Menderes’in, darbeden 10 gün önce çıktığı Ege gezisinde halk tarafından coşkuyla karşılandığını, idam edilmesinin sebebinin milletle kurduğu bu bağ olduğunu belirten Şentop, 1876’dan 15 Temmuz darbe girişimine kadar her müdahaleyi kurgulayan ve bugün de bu gayretlerini sürdüren odakların ana gayesinin, milletle idarecileri arasındaki muhabbet ve itimat bağını kesmek olduğunu söyledi.
TBMM Başkanı Şentop, “Zira bu aziz millet idarecileriyle bütünleşirse, idarecisinde kendini görürse, tarih tekerrür eder ve Türkiye, kıstırılmaya çalışıldığı dar daireden taşıp bir zafer şehrayini olarak cihana yayılır. İyi bilelim ki bugünkü kavgalar ve dayatmalar da bundan ibarettir.” dedi.
Bazılarının, 27 Mayıs Darbesi ve bu hadiseye yaklaşılan günler hakkında fikir beyan ederken Menderes’in de hataları, suçu olduğunu söylemekten geri durmadığını ifade eden Şentop, şunları kaydetti:
“Şüphesiz ki her insan, her devlet adamı ve siyasetçi hatalar yapmıştır, yapar ve yapacaktır.
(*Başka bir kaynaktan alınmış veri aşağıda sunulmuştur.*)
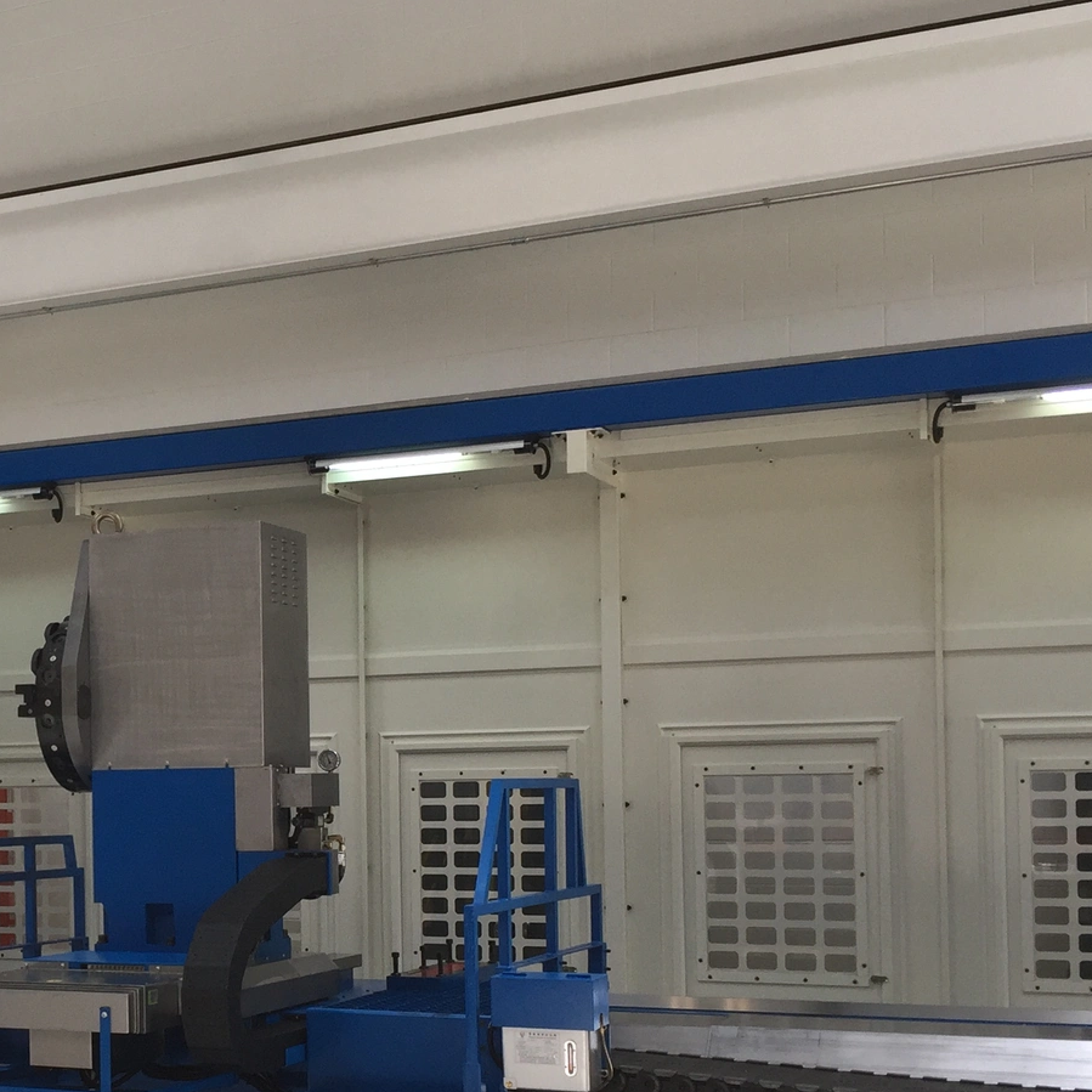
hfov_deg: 28.3
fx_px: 2034
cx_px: 17
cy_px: 764
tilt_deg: +1.9
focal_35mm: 57
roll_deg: -0.5
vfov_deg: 29.7
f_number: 2.2
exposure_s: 1/120
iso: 50
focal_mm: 4.15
Başbakanlık dönemi göz önüne alındığında merhum Menderes’i darağacına götüren hataları değil, icraatları ve doğruları karşısında öfkelenen millet ve Türkiye düşmanlarının kinidir. 27 Mayıs Darbesi, millet ve Türkiye düşmanlarının kininin eseridir. Esas itibarıyla 27 Mayıs Darbesi, son 150 yıllık siyasi tarihimizin belli aralıklarla tecrübe ettiği habis bir hastalığın hortlamasıdır. Bu sebeple son 60 yılda maruz kaldığımız bütün antidemokratik müdahalelerde Sultan Abdülaziz’i tahttan indirip katleden 1876 darbesinin izlerine, 2. Abdülhamid’e yönelik gaddarane ve kimi zaman gayrimilli muhalefet damarına rastlamak mümkündür. Öyle bir damardır ki bu, sırf 2. Abdülhamid’i tahttan indirebilmek için Ermeni komitacılardan bomba tedarikinde, Avrupalı güçleri İstanbul’u işgale ikna için uğraşmakta ve Sultan’ın Ermeni teröristlerin bombasından kurtulmasına hayıflanmakta beis görmez.”